Directions = Could you give the data below again exactly, apart from the pictures?
Data extracts START
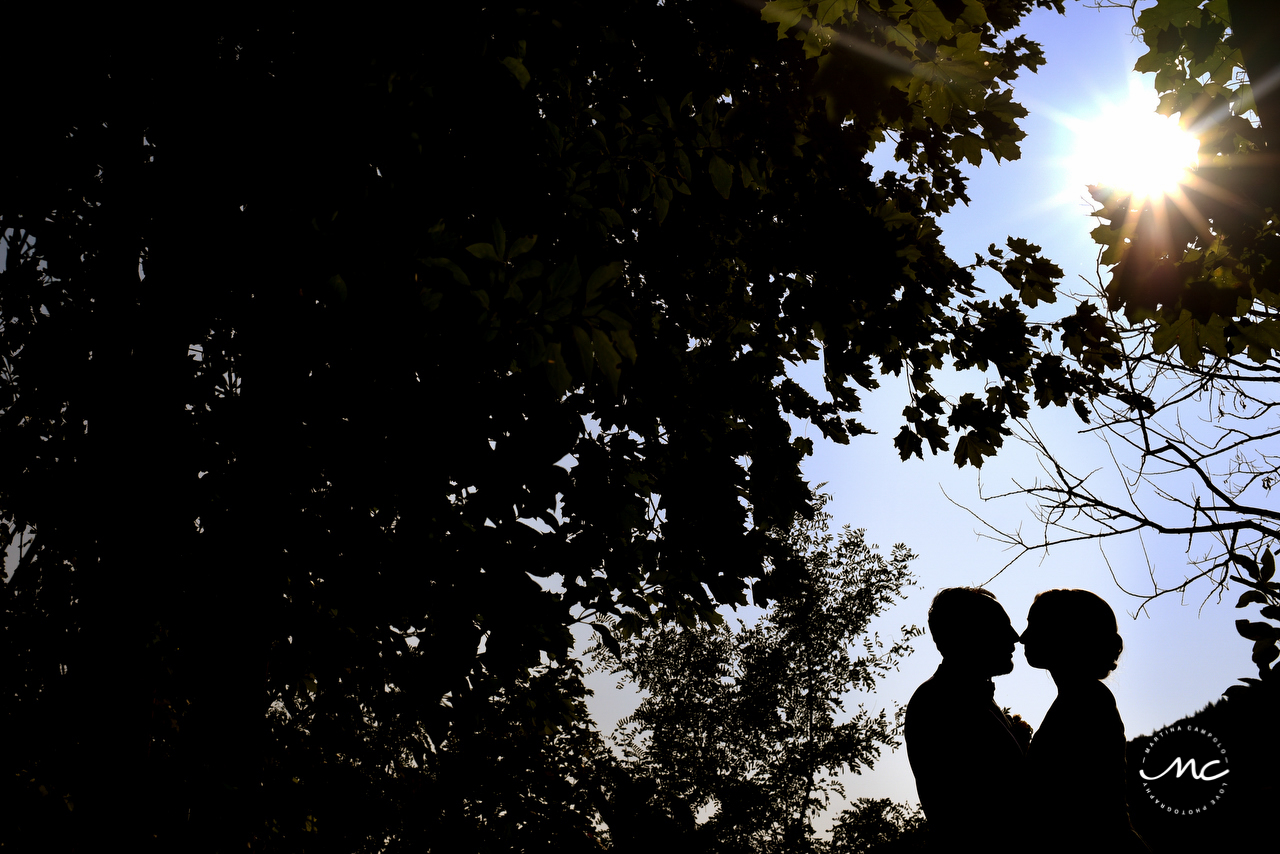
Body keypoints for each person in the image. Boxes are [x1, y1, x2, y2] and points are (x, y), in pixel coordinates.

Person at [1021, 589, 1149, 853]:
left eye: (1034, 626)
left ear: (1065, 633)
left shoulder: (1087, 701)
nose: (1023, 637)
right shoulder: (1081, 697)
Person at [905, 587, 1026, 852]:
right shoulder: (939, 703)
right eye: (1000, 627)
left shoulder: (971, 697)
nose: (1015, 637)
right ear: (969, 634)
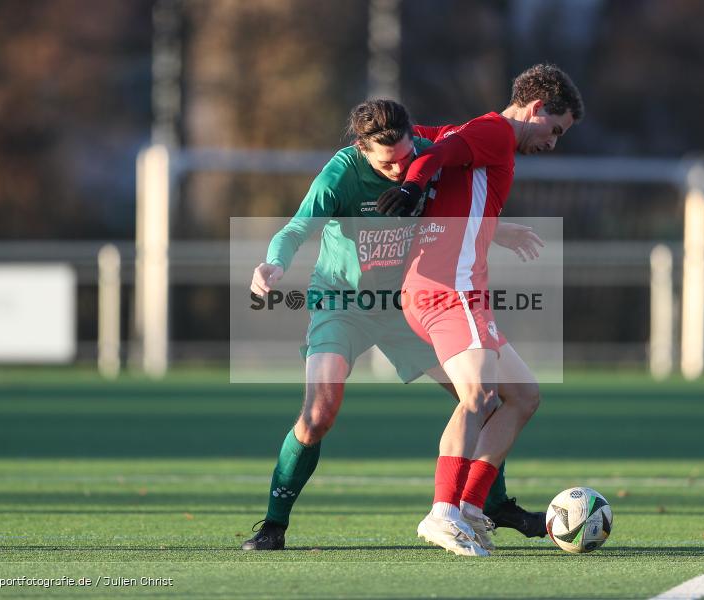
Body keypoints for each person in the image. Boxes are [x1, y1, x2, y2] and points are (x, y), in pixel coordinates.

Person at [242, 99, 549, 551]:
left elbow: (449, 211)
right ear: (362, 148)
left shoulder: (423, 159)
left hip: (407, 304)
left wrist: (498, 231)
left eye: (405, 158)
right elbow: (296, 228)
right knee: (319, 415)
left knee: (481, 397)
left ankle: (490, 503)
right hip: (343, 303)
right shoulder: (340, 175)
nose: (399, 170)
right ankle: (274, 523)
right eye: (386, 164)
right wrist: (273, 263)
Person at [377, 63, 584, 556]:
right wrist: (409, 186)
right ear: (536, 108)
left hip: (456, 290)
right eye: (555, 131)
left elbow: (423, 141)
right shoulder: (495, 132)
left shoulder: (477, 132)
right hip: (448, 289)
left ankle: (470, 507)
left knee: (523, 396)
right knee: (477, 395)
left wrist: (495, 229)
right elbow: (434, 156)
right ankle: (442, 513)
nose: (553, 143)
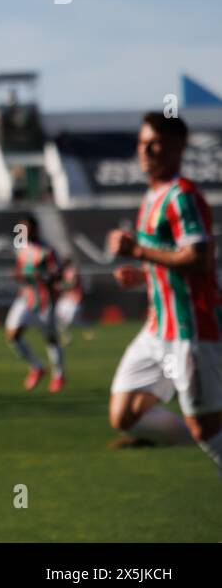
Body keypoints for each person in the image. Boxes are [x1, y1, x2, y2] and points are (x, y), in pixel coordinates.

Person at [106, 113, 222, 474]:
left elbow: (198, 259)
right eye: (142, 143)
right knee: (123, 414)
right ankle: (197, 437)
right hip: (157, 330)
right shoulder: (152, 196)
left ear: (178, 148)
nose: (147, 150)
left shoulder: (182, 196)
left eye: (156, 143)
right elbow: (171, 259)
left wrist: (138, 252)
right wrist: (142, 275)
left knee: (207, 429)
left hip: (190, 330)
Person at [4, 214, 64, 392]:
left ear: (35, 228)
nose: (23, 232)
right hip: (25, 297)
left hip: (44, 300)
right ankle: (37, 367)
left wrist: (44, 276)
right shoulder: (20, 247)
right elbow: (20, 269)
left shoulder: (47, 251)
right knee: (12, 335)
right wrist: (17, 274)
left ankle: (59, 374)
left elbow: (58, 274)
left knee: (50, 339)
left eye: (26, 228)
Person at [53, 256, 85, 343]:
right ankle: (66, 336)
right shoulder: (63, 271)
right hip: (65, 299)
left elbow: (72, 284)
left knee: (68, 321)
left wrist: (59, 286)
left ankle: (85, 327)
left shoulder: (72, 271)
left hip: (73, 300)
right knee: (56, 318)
Data extracts END
Solved exercise =
Body keypoints for each person in the image. Boxes are [x1, y1, x2, y2] and points are (x, y), in pixel coordinates.

Person at [1021, 589, 1149, 853]:
left eye: (1034, 626)
left ear: (1065, 633)
left shoulder: (1087, 701)
nose: (1023, 637)
right shoulder: (1081, 697)
Person at [905, 587, 1026, 852]:
right shoulder: (939, 703)
right eye: (1000, 627)
left shoulder: (971, 697)
nose: (1015, 637)
right ear: (969, 634)
Body keypoints for each person in the image. Boxes are [x1, y1, x2, y2] and points are (x, y), in pixel coordinates.

Person at [242, 99, 549, 551]:
left elbow: (449, 211)
right ear: (362, 148)
left shoulder: (423, 159)
left hip: (407, 304)
left wrist: (498, 231)
left eye: (405, 158)
right elbow: (296, 228)
right knee: (319, 415)
left knee: (481, 397)
left ankle: (490, 503)
right hip: (343, 303)
right shoulder: (340, 175)
nose: (399, 170)
right ankle: (274, 523)
right eye: (386, 164)
right wrist: (273, 263)
Person at [377, 63, 584, 556]:
right wrist: (409, 186)
right ear: (536, 108)
left hip: (456, 290)
right eye: (555, 131)
left elbow: (423, 141)
right shoulder: (495, 132)
left shoulder: (477, 132)
right hip: (448, 289)
left ankle: (470, 507)
left knee: (523, 396)
right knee: (477, 395)
left wrist: (495, 229)
right elbow: (434, 156)
right ankle: (442, 513)
nose: (553, 143)
Body keypoints for each person in the image. Boxes are [x1, y1, x2, y2] and points are (x, y), in pixel coordinates.

Person at [106, 113, 222, 474]:
left elbow: (198, 259)
right eye: (142, 143)
right knee: (123, 414)
right ankle: (197, 437)
right hip: (157, 330)
right shoulder: (152, 196)
left ear: (178, 148)
nose: (147, 150)
left shoulder: (182, 196)
left eye: (156, 143)
right elbow: (171, 259)
left wrist: (138, 252)
right wrist: (142, 275)
left knee: (207, 429)
left hip: (190, 330)
Person at [4, 214, 64, 392]:
left ear: (35, 228)
nose: (23, 232)
right hip: (25, 297)
left hip: (44, 300)
right ankle: (37, 367)
left wrist: (44, 276)
right shoulder: (20, 247)
right elbow: (20, 269)
left shoulder: (47, 251)
right knee: (12, 335)
right wrist: (17, 274)
left ankle: (59, 374)
left elbow: (58, 274)
left knee: (50, 339)
left eye: (26, 228)
Person at [53, 256, 85, 343]:
right ankle: (66, 336)
right shoulder: (63, 271)
right hip: (65, 299)
left elbow: (72, 284)
left knee: (68, 321)
left wrist: (59, 286)
left ankle: (85, 327)
left shoulder: (72, 271)
left hip: (73, 300)
right knee: (56, 318)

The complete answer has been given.